At the Table

DIY Pantry Staples

By: The Local Palate

Is it any surprise that packets of seeds and baby chicks have become hot ticket items in the age of COVID-19? Turns out a lot of us are channeling our inner homesteader. Lucky for Southerners—many of whom grew up with strong connections to land and larder—it’s not much of a stretch. But you don’t have to grow tomatoes or raise chickens to satisfy that life-affirming DIY urge. Put a pot of beans on. Steep some bones for stock. Pickle, jam, preserve. Here are a handful of building-block recipes to get you started.

Having stock in the freezer is like money in the bank. Use this basic recipe to turn turkey or chicken scraps into the liquid gold that makes everything you cook with it that much better.
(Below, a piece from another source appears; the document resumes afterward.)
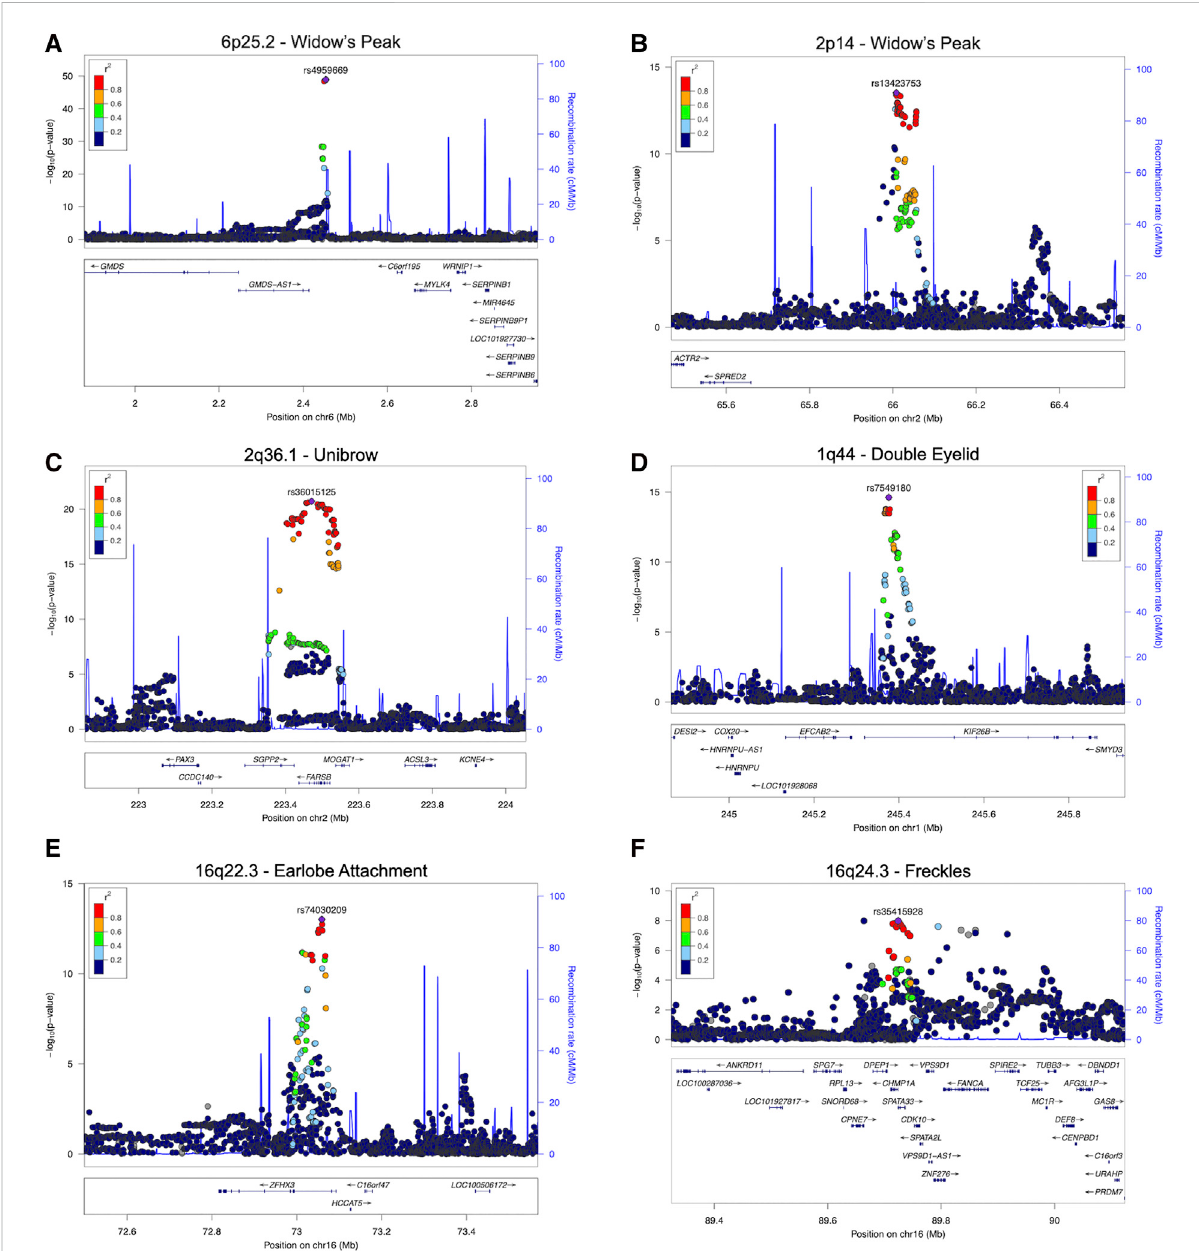
FIGURE 3 Regional association plots foreight regions with novel SNPsshowinggenome-widesigni fi cant associations withthe fi vefacial traits.Twonovel associations for widow ’ s peak and novel associations with the smallest p -values for unibow, double, eyelid, earlobe attachment, and freckles are shown (A) and (B) , Regional association plot for (A) 6p25.2 and (B) 2p14 with novel SNP showing genome-wide signi fi cant association with widow ’ s peak; (C) regional associationplotfor2q36.1 showingassociationwithunibrow; (D) regionalassociationplotfor1q44showingassociationwith double eyelid; (E) regional association plot for 16q22.3 showing association with earlobe attachment; (F) regional association plot for 16q24.3 showing association with freckles. SNP, single nucleotide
Making my own bread and butter pickles was a lunchtime gamechanger. And while you’re at it, put this pickled watermelon rind recipe in your back pocket for summer.

The next step on the pickle train is lacto-fermentation, as in kraut. This recipe calls for collards, but feel free to swap in the classic cabbage. Radishes are nice too.

Here in Charleston, strawberries and loquats arrived early, and if my bushes are any indication, blueberries will too. Depending on this year’s haul, I’ll make a batch or two of blueberry vanilla jam. 

Lemons don’t keep forever, but one way to ensure a steady stock of lemony-ness is to preserve them. The flavor is like lemon zest dialed up to the max. Plus, the process is super simple—most of the magic happens when they’re left alone.